→ **TASK DESCRIPTION**: Leave the pictures out. Return the rest of the listing below exactly.

→ **EXERCISE DATA**:
----

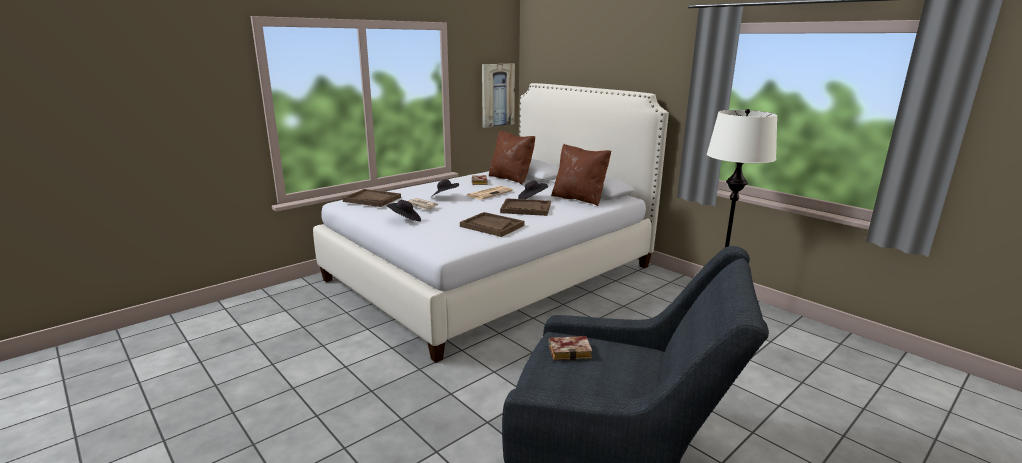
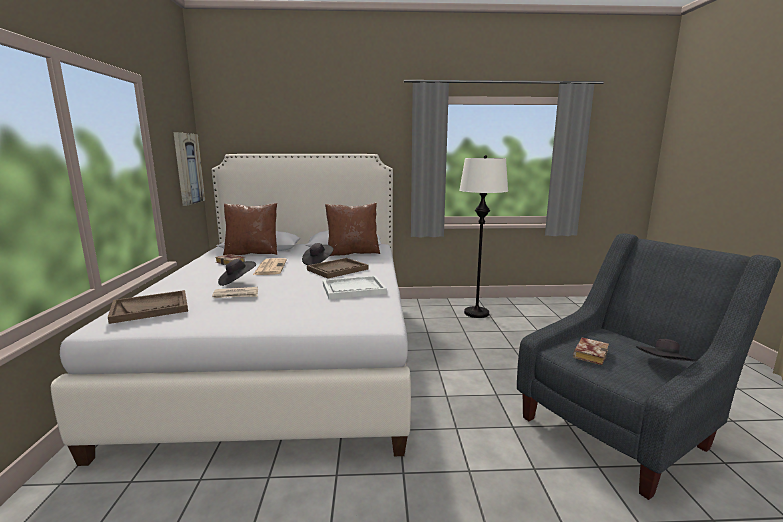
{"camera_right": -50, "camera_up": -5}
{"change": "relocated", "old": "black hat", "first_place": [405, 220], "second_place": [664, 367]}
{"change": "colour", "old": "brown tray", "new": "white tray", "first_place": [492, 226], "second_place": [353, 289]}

----

→ **RESPONSE BELOW**:
{"camera_right": -50, "camera_up": -5}
{"change": "relocated", "old": "black hat", "first_place": [405, 220], "second_place": [664, 367]}
{"change": "colour", "old": "brown tray", "new": "white tray", "first_place": [492, 226], "second_place": [353, 289]}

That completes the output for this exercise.